As much as I hate the current US patents situation, the USPTO can't do much about it.

Bad patents can get submited as many times as the holder wants, but the USPTO can only mistake a bad patent for a good one once, and it's granted.


> Bad patents can get submited as many times as the holder wants, but the USPTO can only mistake a bad patent for a good one once, and it's granted.

The problem is that the USPTO doesn't even seem to want to make the decision that early in the process. They seem to take a stance of "unless it is blatant crap, grant it, and let the courts sort it out and/or wait for enough complaints".

I think its just a matter of man power, they don't seem to be able to dedicate the time/talent up front to do a thorough job. Instead they make a bet that most patents are meaningless anyway so grant liberally and only put in the real time when/if a patent becomes an issue.

The problem with this is that it strikes a firm blow to one of the key goals of the patent system, to protect the 'little guy'. Making a patent a big enough issue to draw review is prohibitively expensive for most little guys. It seems like it takes two or more behemoth companies locking multi-million dollar horns to draw their attention.


I think its just a matter of man power, they don't seem to be able to dedicate the time/talent up front to do a thorough job.

That's pretty much it. Congress sees the USPTO as a revenue source, so they aren't even allowed to keep all the money they collect in fees (and they aren't allowed to raise their fees either). And they aren't allowed to develop a backlog (they started falling behind in the 1980s, but Congress slapped passed new laws preventing that). And if they reject an application the application can be amended and resubmitted, and almost always is until it's accepted.

So basically the USPTO doesn't have the authority by itself to solve the issue, and we need a solution from Congress.

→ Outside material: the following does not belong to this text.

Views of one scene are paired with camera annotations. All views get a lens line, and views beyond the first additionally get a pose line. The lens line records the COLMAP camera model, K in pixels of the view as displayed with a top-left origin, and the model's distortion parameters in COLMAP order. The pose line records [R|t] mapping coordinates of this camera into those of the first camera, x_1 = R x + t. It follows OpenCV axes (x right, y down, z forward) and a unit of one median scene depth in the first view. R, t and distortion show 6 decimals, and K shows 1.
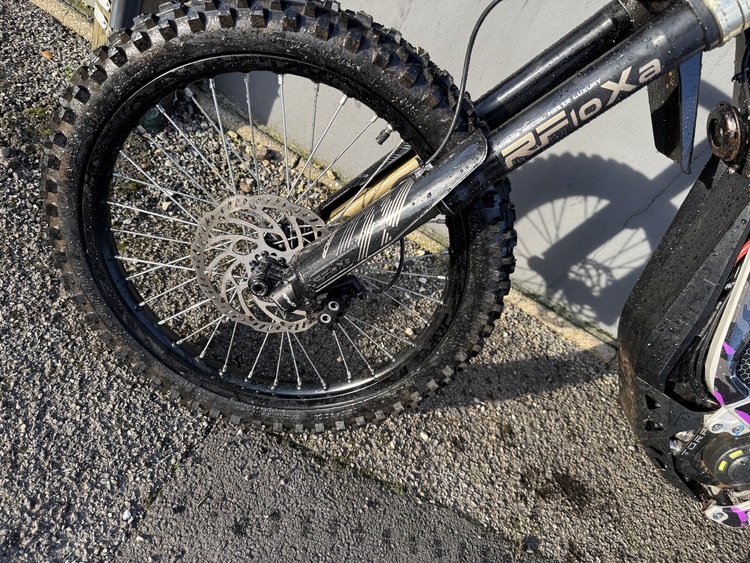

USPTO can't do much about it.

Correct me if I am wrong but if the USPTO is the one granting the patents, then they can do something. Almost immediately they could instruct people reviewing tech patents to err on the side of not granting a patent or taking more time if the patent seems kind of obvious. If the folks are not in a position to tell if it is obvious, they should not be evaluating the category of patents.

Unfortunately, I get the sense that USPTO is in denial for the most part and does not believe, at least publicly, that there is a problem.


It should have been invalidated in the course of the trial, but we have a wonderful notion of presumed validity.

Instead we just went through both an expensive lawsuit and a re-exam procedure for a patent that never should have been filed and hence never should have issued.

It begs the question: How often are damages paid for "infringement" of invalid claims?

Lawyers made money. The USPTO made money.

Businesses lost money, not to mention time.

Anyone who is paying licensing fees for Apple's bogus pinch to zoom patent, you can stop paying now. Thanks for playing.


USPTO hasn't officially invalidate any patents. They've filed a non-final office action. It's now up to Apple to prove they're valid.

USPTO almost always do this when it comes to reexaminations, they'll reject all claims, forcing the patent owners to fight harder to prove they should have those patents.

On USPTO site, they mention that it is very rarely that the reexamination would reject in all patents being invalided after the first office action, 70%+ of the times, a small part is rejected while the rest are re-validated as real.


USPTO trying damage limitation exercises against their awful prior art screening. Pretty pathetic, really.

Software patents should not exist, period.